When the call doesn't come.
- Ross Moughtin

- 3 minutes ago
- 4 min read

So, we wait anxiously to discover who Thomas Tuchel has selected for England’s World Cup squad, just as the tournament prepares to take over our lives.
One player not going is Manchester United’s centre-half, Harry Maguire. Apparently, he’s gutted. “I was confident I could have [sic] played a major part this summer for my country after the season I’ve had,” Maguire tweeted. “I’ve been left shocked and gutted by the decision.”
Not mildly disappointed. Not philosophical. Not “taking the positives.” Gutted. The dream has gone. The door has closed. The call has not come.
And perhaps that is where football touches something much deeper than football.
Most of us know, in one form or another, what it feels like not to be chosen. Not picked for the team. Not shortlisted for the job. Not included in the invitation. Not recognised for what we have given. We may put on a brave face, but inside we feel the ache of rejection.
When I was chair of our school’s governing body, one of my tasks was to phone those we had just interviewed to tell them they had not got the job. I always felt a heel, but I tried to give it to them straight. There was no point pretending it was not disappointing, or trying to sugar-coat what they were feeling.
As I regularly remind my daughters, life is tough.
But the good news is this: God uses rejects.
The Bible is full of them.
Moses was a fugitive with a stammer. David was the youngest son, left out in the fields when Samuel came looking for a king. Gideon saw himself as the weakest member of the weakest clan. Jeremiah thought he was too young. Peter denied Jesus three times. Paul had once persecuted the church.
And yet God used them.
Again and again, God seems to pass over the obvious candidates and call the unlikely ones. You get the feeling that he positively enjoys using those who have failed, those who have been left behind on the bench.
He takes people who feel disqualified and gives them a purpose. He takes failure and turns it into service. He takes shame and transforms it into testimony.
I recall inviting Shane Taylor to speak at one of our Alpha launch meetings. He was a lovely guy: gentle, open, and very honest. It was hard to believe that he had once been described as one of the UK’s most dangerous prisoners. He is a living example of how God likes a challenge. God chooses the rejected.
That does not mean rejection does not hurt. It does. The Christian faith is not a plaster over pain. Jesus himself knew rejection. “He came to his own, and his own did not receive him,” reflects the beloved disciple. He was despised, mocked, abandoned, and crucified outside the city wall.
At the cross, Jesus stood in the place of the rejected. Abandoned, mocked, condemned and crucified, he was written off by the world. Yet, as Tim Keller put it, “we are more loved and accepted in Jesus Christ than we ever dared hope.”
The rejected Christ becomes the place where rejected people discover they are accepted by God.
That is the heart of the gospel. Human rejection is not the final verdict. The world may say, “Not good enough.” God may say, “You are mine.” The world may close a door. God may open a calling. The world may write someone off. God may only be beginning.

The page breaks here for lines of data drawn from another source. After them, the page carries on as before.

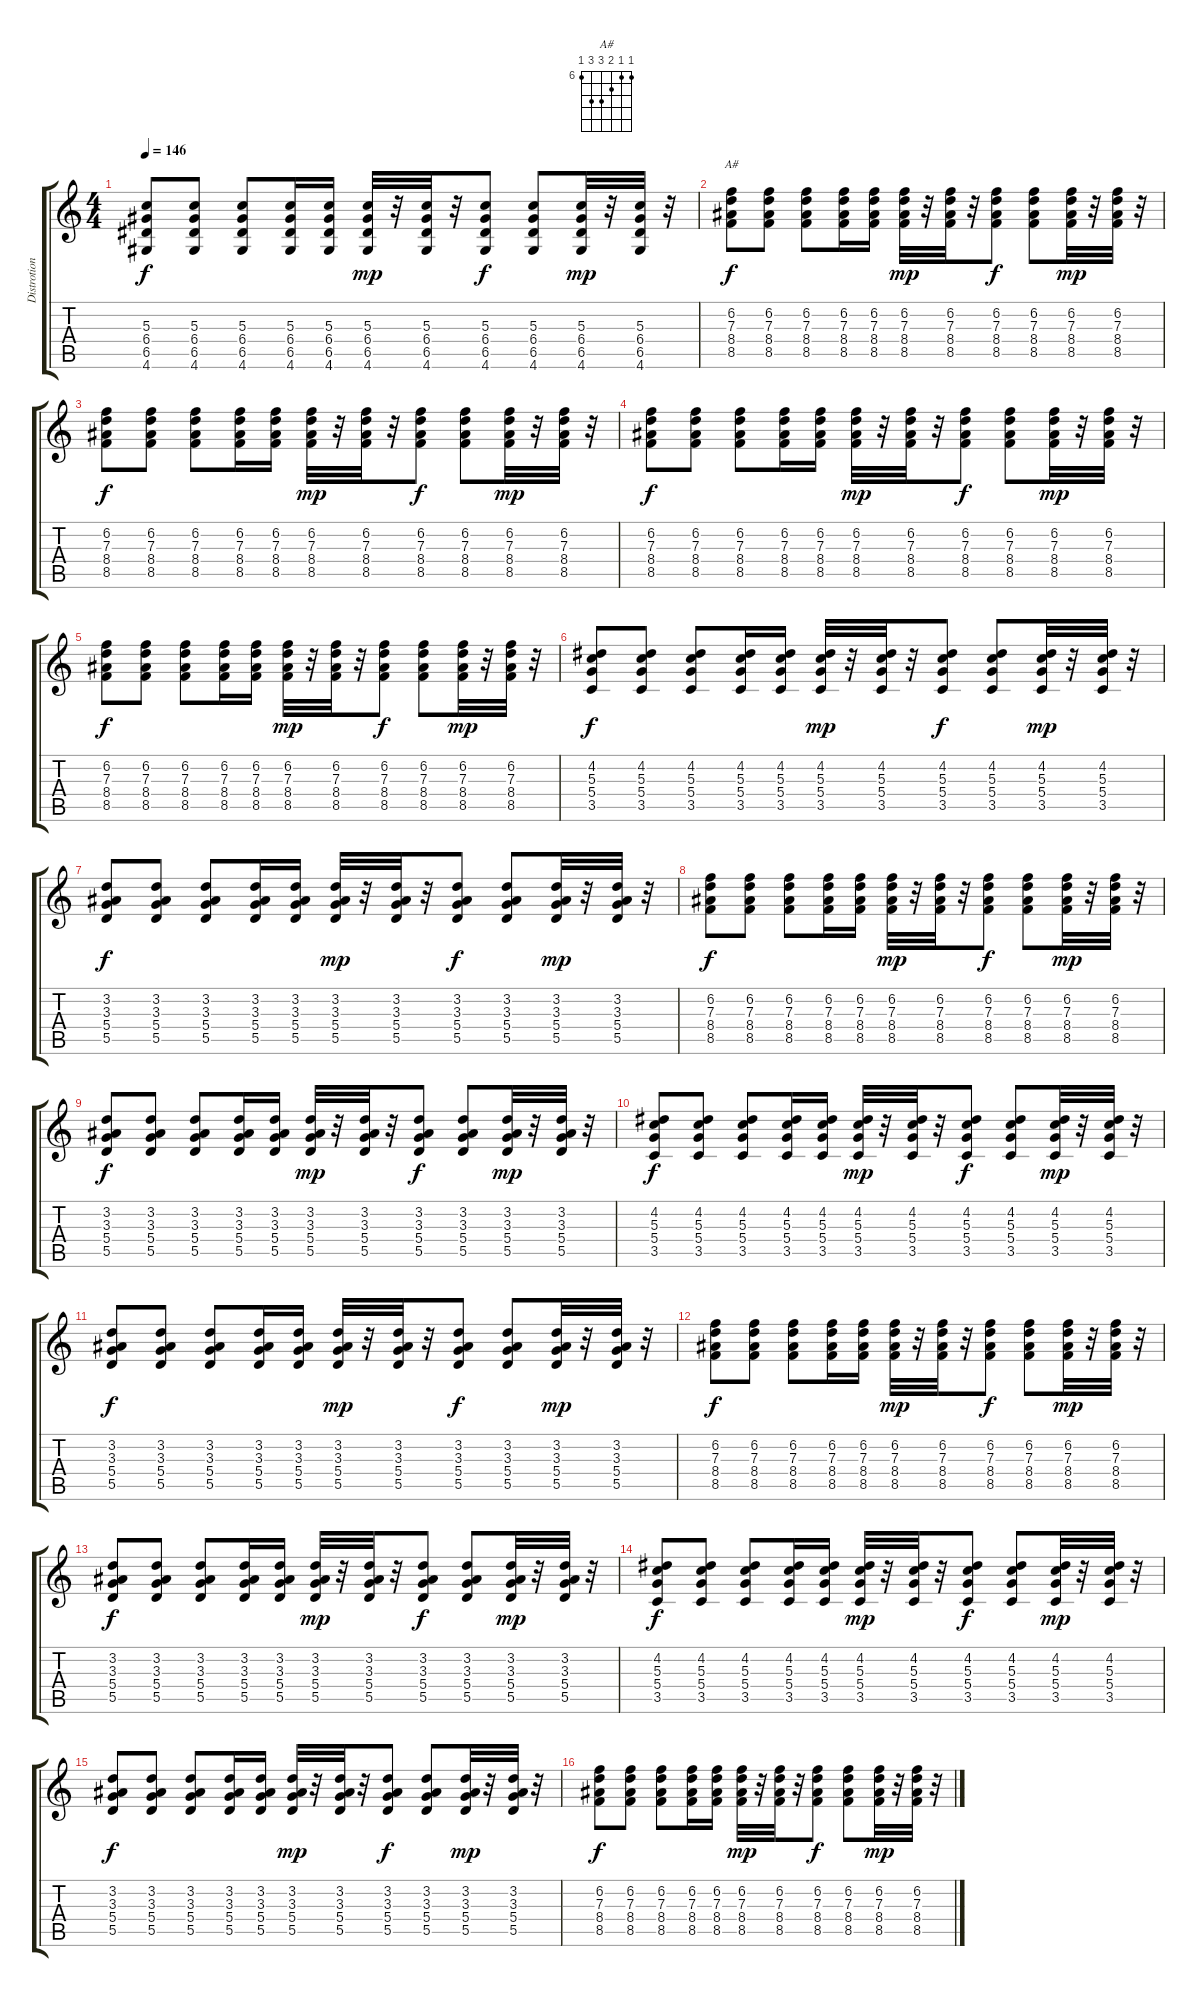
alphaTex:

\track ("Distrotion Guitar" "Distrotion") {instrument distortionguitar}
\staff {score tabs}
\tuning (E4 B3 G3 D3 A2 E2) {hide}
\chord ("A#" 6 6 7 8 8 6) {firstfret 6}
\ts (4 4)
\tempo 146
\clef g2
\ks c
(5.3 6.4 6.5 4.6).8{dy f} (5.3 6.4 6.5 4.6).8 (5.3 6.4 6.5 4.6).8 (5.3 6.4 6.5 4.6).16 (5.3 6.4 6.5 4.6).16 (5.3 6.4 6.5 4.6).32{dy mp} r.32 (5.3 6.4 6.5 4.6).32 r.32 (5.3 6.4 6.5 4.6).8{dy f} (5.3 6.4 6.5 4.6).8 (5.3 6.4 6.5 4.6).32{dy mp} r.32 (5.3 6.4 6.5 4.6).32 r.32 |
(6.2 7.3 8.4 8.5).8{ch "A#" dy f} (6.2 7.3 8.4 8.5).8 (6.2 7.3 8.4 8.5).8 (6.2 7.3 8.4 8.5).16 (6.2 7.3 8.4 8.5).16 (6.2 7.3 8.4 8.5).32{dy mp} r.32 (6.2 7.3 8.4 8.5).32 r.32 (6.2 7.3 8.4 8.5).8{dy f} (6.2 7.3 8.4 8.5).8 (6.2 7.3 8.4 8.5).32{dy mp} r.32 (6.2 7.3 8.4 8.5).32 r.32 |
(6.2 7.3 8.4 8.5).8{dy f} (6.2 7.3 8.4 8.5).8 (6.2 7.3 8.4 8.5).8 (6.2 7.3 8.4 8.5).16 (6.2 7.3 8.4 8.5).16 (6.2 7.3 8.4 8.5).32{dy mp} r.32 (6.2 7.3 8.4 8.5).32 r.32 (6.2 7.3 8.4 8.5).8{dy f} (6.2 7.3 8.4 8.5).8 (6.2 7.3 8.4 8.5).32{dy mp} r.32 (6.2 7.3 8.4 8.5).32 r.32 |
(6.2 7.3 8.4 8.5).8{dy f} (6.2 7.3 8.4 8.5).8 (6.2 7.3 8.4 8.5).8 (6.2 7.3 8.4 8.5).16 (6.2 7.3 8.4 8.5).16 (6.2 7.3 8.4 8.5).32{dy mp} r.32 (6.2 7.3 8.4 8.5).32 r.32 (6.2 7.3 8.4 8.5).8{dy f} (6.2 7.3 8.4 8.5).8 (6.2 7.3 8.4 8.5).32{dy mp} r.32 (6.2 7.3 8.4 8.5).32 r.32 |
(6.2 7.3 8.4 8.5).8{dy f} (6.2 7.3 8.4 8.5).8 (6.2 7.3 8.4 8.5).8 (6.2 7.3 8.4 8.5).16 (6.2 7.3 8.4 8.5).16 (6.2 7.3 8.4 8.5).32{dy mp} r.32 (6.2 7.3 8.4 8.5).32 r.32 (6.2 7.3 8.4 8.5).8{dy f} (6.2 7.3 8.4 8.5).8 (6.2 7.3 8.4 8.5).32{dy mp} r.32 (6.2 7.3 8.4 8.5).32 r.32 |
(4.2 5.3 5.4 3.5).8{dy f} (4.2 5.3 5.4 3.5).8 (4.2 5.3 5.4 3.5).8 (4.2 5.3 5.4 3.5).16 (4.2 5.3 5.4 3.5).16 (4.2 5.3 5.4 3.5).32{dy mp} r.32 (4.2 5.3 5.4 3.5).32 r.32 (4.2 5.3 5.4 3.5).8{dy f} (4.2 5.3 5.4 3.5).8 (4.2 5.3 5.4 3.5).32{dy mp} r.32 (4.2 5.3 5.4 3.5).32 r.32 |
(3.2 3.3 5.4 5.5).8{dy f} (3.2 3.3 5.4 5.5).8 (3.2 3.3 5.4 5.5).8 (3.2 3.3 5.4 5.5).16 (3.2 3.3 5.4 5.5).16 (3.2 3.3 5.4 5.5).32{dy mp} r.32 (3.2 3.3 5.4 5.5).32 r.32 (3.2 3.3 5.4 5.5).8{dy f} (3.2 3.3 5.4 5.5).8 (3.2 3.3 5.4 5.5).32{dy mp} r.32 (3.2 3.3 5.4 5.5).32 r.32 |
(6.2 7.3 8.4 8.5).8{dy f} (6.2 7.3 8.4 8.5).8 (6.2 7.3 8.4 8.5).8 (6.2 7.3 8.4 8.5).16 (6.2 7.3 8.4 8.5).16 (6.2 7.3 8.4 8.5).32{dy mp} r.32 (6.2 7.3 8.4 8.5).32 r.32 (6.2 7.3 8.4 8.5).8{dy f} (6.2 7.3 8.4 8.5).8 (6.2 7.3 8.4 8.5).32{dy mp} r.32 (6.2 7.3 8.4 8.5).32 r.32 |
(3.2 3.3 5.4 5.5).8{dy f} (3.2 3.3 5.4 5.5).8 (3.2 3.3 5.4 5.5).8 (3.2 3.3 5.4 5.5).16 (3.2 3.3 5.4 5.5).16 (3.2 3.3 5.4 5.5).32{dy mp} r.32 (3.2 3.3 5.4 5.5).32 r.32 (3.2 3.3 5.4 5.5).8{dy f} (3.2 3.3 5.4 5.5).8 (3.2 3.3 5.4 5.5).32{dy mp} r.32 (3.2 3.3 5.4 5.5).32 r.32 |
(4.2 5.3 5.4 3.5).8{dy f} (4.2 5.3 5.4 3.5).8 (4.2 5.3 5.4 3.5).8 (4.2 5.3 5.4 3.5).16 (4.2 5.3 5.4 3.5).16 (4.2 5.3 5.4 3.5).32{dy mp} r.32 (4.2 5.3 5.4 3.5).32 r.32 (4.2 5.3 5.4 3.5).8{dy f} (4.2 5.3 5.4 3.5).8 (4.2 5.3 5.4 3.5).32{dy mp} r.32 (4.2 5.3 5.4 3.5).32 r.32 |
(3.2 3.3 5.4 5.5).8{dy f} (3.2 3.3 5.4 5.5).8 (3.2 3.3 5.4 5.5).8 (3.2 3.3 5.4 5.5).16 (3.2 3.3 5.4 5.5).16 (3.2 3.3 5.4 5.5).32{dy mp} r.32 (3.2 3.3 5.4 5.5).32 r.32 (3.2 3.3 5.4 5.5).8{dy f} (3.2 3.3 5.4 5.5).8 (3.2 3.3 5.4 5.5).32{dy mp} r.32 (3.2 3.3 5.4 5.5).32 r.32 |
(6.2 7.3 8.4 8.5).8{dy f} (6.2 7.3 8.4 8.5).8 (6.2 7.3 8.4 8.5).8 (6.2 7.3 8.4 8.5).16 (6.2 7.3 8.4 8.5).16 (6.2 7.3 8.4 8.5).32{dy mp} r.32 (6.2 7.3 8.4 8.5).32 r.32 (6.2 7.3 8.4 8.5).8{dy f} (6.2 7.3 8.4 8.5).8 (6.2 7.3 8.4 8.5).32{dy mp} r.32 (6.2 7.3 8.4 8.5).32 r.32 |
(3.2 3.3 5.4 5.5).8{dy f} (3.2 3.3 5.4 5.5).8 (3.2 3.3 5.4 5.5).8 (3.2 3.3 5.4 5.5).16 (3.2 3.3 5.4 5.5).16 (3.2 3.3 5.4 5.5).32{dy mp} r.32 (3.2 3.3 5.4 5.5).32 r.32 (3.2 3.3 5.4 5.5).8{dy f} (3.2 3.3 5.4 5.5).8 (3.2 3.3 5.4 5.5).32{dy mp} r.32 (3.2 3.3 5.4 5.5).32 r.32 |
(4.2 5.3 5.4 3.5).8{dy f} (4.2 5.3 5.4 3.5).8 (4.2 5.3 5.4 3.5).8 (4.2 5.3 5.4 3.5).16 (4.2 5.3 5.4 3.5).16 (4.2 5.3 5.4 3.5).32{dy mp} r.32 (4.2 5.3 5.4 3.5).32 r.32 (4.2 5.3 5.4 3.5).8{dy f} (4.2 5.3 5.4 3.5).8 (4.2 5.3 5.4 3.5).32{dy mp} r.32 (4.2 5.3 5.4 3.5).32 r.32 |
(3.2 3.3 5.4 5.5).8{dy f} (3.2 3.3 5.4 5.5).8 (3.2 3.3 5.4 5.5).8 (3.2 3.3 5.4 5.5).16 (3.2 3.3 5.4 5.5).16 (3.2 3.3 5.4 5.5).32{dy mp} r.32 (3.2 3.3 5.4 5.5).32 r.32 (3.2 3.3 5.4 5.5).8{dy f} (3.2 3.3 5.4 5.5).8 (3.2 3.3 5.4 5.5).32{dy mp} r.32 (3.2 3.3 5.4 5.5).32 r.32 |
(6.2 7.3 8.4 8.5).8{dy f} (6.2 7.3 8.4 8.5).8 (6.2 7.3 8.4 8.5).8 (6.2 7.3 8.4 8.5).16 (6.2 7.3 8.4 8.5).16 (6.2 7.3 8.4 8.5).32{dy mp} r.32 (6.2 7.3 8.4 8.5).32 r.32 (6.2 7.3 8.4 8.5).8{dy f} (6.2 7.3 8.4 8.5).8 (6.2 7.3 8.4 8.5).32{dy mp} r.32 (6.2 7.3 8.4 8.5).32 r.32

And there again, you never know. I don’t know what the future holds for Harry, but I do know this: being rejected from one position may sometimes make us available for the very place to which God is calling us.
I well remember way back in 1979 opening a letter from a public school informing me that I had not been appointed as their school chaplain — even though the headmaster had assured me I was the strongest candidate.
Looking back, I suspect my bishop may have put a spoke in the wheel. But with hindsight, it was clearly the right outcome.
Not that it felt like that at the time.
There are disappointments that feel final but are not. There are closed doors that redirect us. There are failures that humble us and prepare us. There are rejections that strip away our pride and make us more useful in the hands of God.
Harry Maguire may be gutted. Anyone would be. But being left out of a squad is not the end of a life, a career, or a calling.
And the same is true for us.
You may feel overlooked. You may feel past your best. You may feel that others have moved on without you. But God has a long history of using people others have rejected. In fact, he built his church on a rejected cornerstone: “The stone the builders rejected has become the cornerstone.” This quote from Psalm 118 appears in the New Testament no less than five times.
That is not just a verse about Jesus. It is a reminder of the strange, surprising way God works.
He uses the overlooked.He restores the fallen.He calls the unlikely.He gives purpose to the gutted.
And in his hands, even rejection can become resurrection.